Cuando nuestros clientes nos describen un problema o un reto personal, observamos que hay un patrón que se repite con mucha frecuencia y que sigue los pasos siguientes:

  1. Ante una situación o hecho que se produce, y que percibimos como negativo, se disparan los juicios que se realizan sobre esa situación o hecho concreto (por ejemplo, no me hace caso, no hace lo que debería hacer, que mal lo estoy haciendo, no lo conseguiré, quiere perjudicarme, etc.).
  2. Esos juicios llevan a que se experimenten determinadas emociones (miedo, ira, tristeza, frustración, culpa, vergüenza, etc.).
  3. Las emociones, a su vez, provocan una reacción poco consciente ante esa situación (negación, evitación, explosión o descarga emocional, oposición, comer o beber en exceso, consumo de sustancias, etc.).
  4. Esa reacción vuelve a producir más juicios, emociones y reacciones, en un ciclo que se va repitiendo una y otra vez.

 

Así son los ciclos reactivos, y las causas por las que se producen son diversas:

  • Nuestra historia personal, aquellas experiencias significativas que hemos tenido a lo largo de nuestra vida, y que nos han hecho pensar de una manera y experimentar determinadas emociones con mayor frecuencia o intensidad.
  • La educación recibida y los aprendizajes realizados, así como los hábitos que hemos ido adquiriendo con el paso del tiempo.
  • Los objetivos, las expectativas y las necesidades que tenemos y las que nos hemos ido creando.

 

¿Cómo podemos romper los ciclos reactivos? 

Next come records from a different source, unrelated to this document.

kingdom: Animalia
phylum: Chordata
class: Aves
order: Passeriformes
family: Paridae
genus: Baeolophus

En primer lugar, tomar mayor consciencia de nosotros mismos en esas situaciones, poner el foco de la atención en nuestras sensaciones, pensamientos, emociones y conductas.

Luego, indagar en la naturaleza de los juicios, creencias, objetivos y expectativas que hay detrás de nuestras reacciones.

También podríamos aprender a gestionar nuestras emociones de una manera más eficiente o que nos haga sufrir menos.

Otra posibilidad, conocer cuáles son nuestros estilos de afrontamiento de las situaciones, aprendiendo a comunicarnos mejor y a centrarnos en las cosas que están dentro de nuestra área de control e influencia (logrando aceptar aquello que está en nuestra zona de preocupación y sobre lo que no podemos hacer nada).

El mindfulness, la psicoterapia y el coaching son herramientas muy valiosas que nos permiten superar los ciclos reactivos, para comenzar a vivir con un mayor equilibrio y nivel de bienestar.